---------- Entries shown

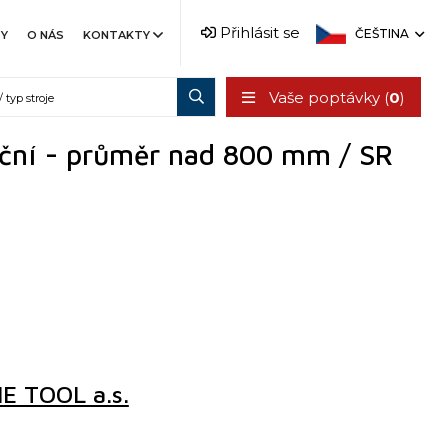
Přihlásit se
ČEŠTINA
TY
O NÁS
KONTAKTY
Vaše poptávky (
0
)
ční - průměr nad 800 mm / SR
 TOOL a.s.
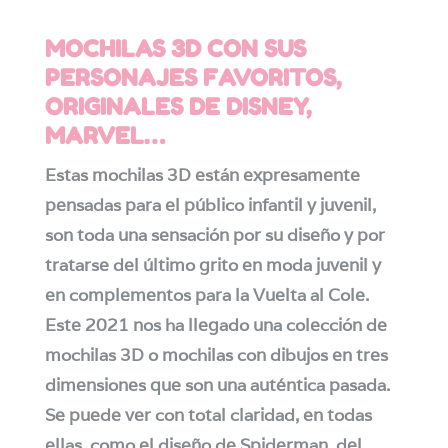
MOCHILAS 3D CON SUS
PERSONAJES FAVORITOS,
ORIGINALES DE DISNEY,
MARVEL…
Estas mochilas 3D están expresamente
pensadas para el público infantil y juvenil,
son toda una sensación por su diseño y por
tratarse del último grito en moda juvenil y
en complementos para la Vuelta al Cole.
Este 2021 nos ha llegado una colección de
mochilas 3D o mochilas con dibujos en tres
dimensiones que son una auténtica pasada.
Se puede ver con total claridad, en todas
ellas, como el diseño de Spiderman, del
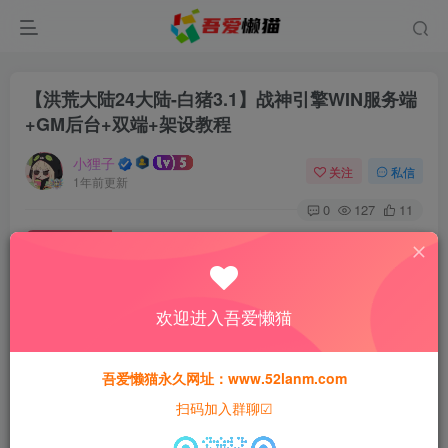
【洪荒大陆24大陆-白猪3.1】战神引擎WIN服务端
+GM后台+双端+架设教程
小狸子
关注
私信
1年前更新
0
127
11
付费资源
【洪荒大陆24大陆-白猪3.1】战神引擎WIN服务端+GM后台+双端+架设教程
此内容为付费资源，请付费后查看
欢迎进入吾爱懒猫
30
限时特惠
50
猫粮
猫粮
吾爱懒猫永久网址：www.52lanm.com
15
免费
黄金会员
猫粮
钻石会员
扫码加入群聊☑
登录购买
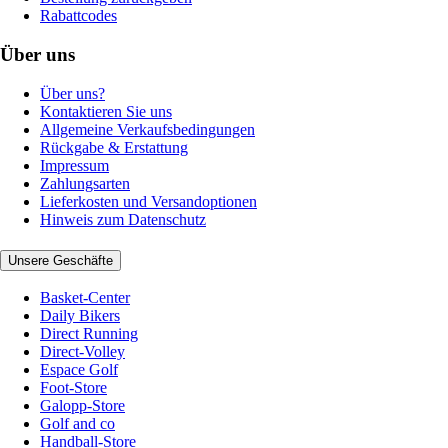
Rabattcodes
Über uns
Über uns?
Kontaktieren Sie uns
Allgemeine Verkaufsbedingungen
Rückgabe & Erstattung
Impressum
Zahlungsarten
Lieferkosten und Versandoptionen
Hinweis zum Datenschutz
Unsere Geschäfte
Basket-Center
Daily Bikers
Direct Running
Direct-Volley
Espace Golf
Foot-Store
Galopp-Store
Golf and co
Handball-Store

--------------------

* **Assigned task**:
Find the word "Store" in the entries, and copy every line it shows up in.

* **Exercise response**:
Foot-Store
Galopp-Store
Handball-Store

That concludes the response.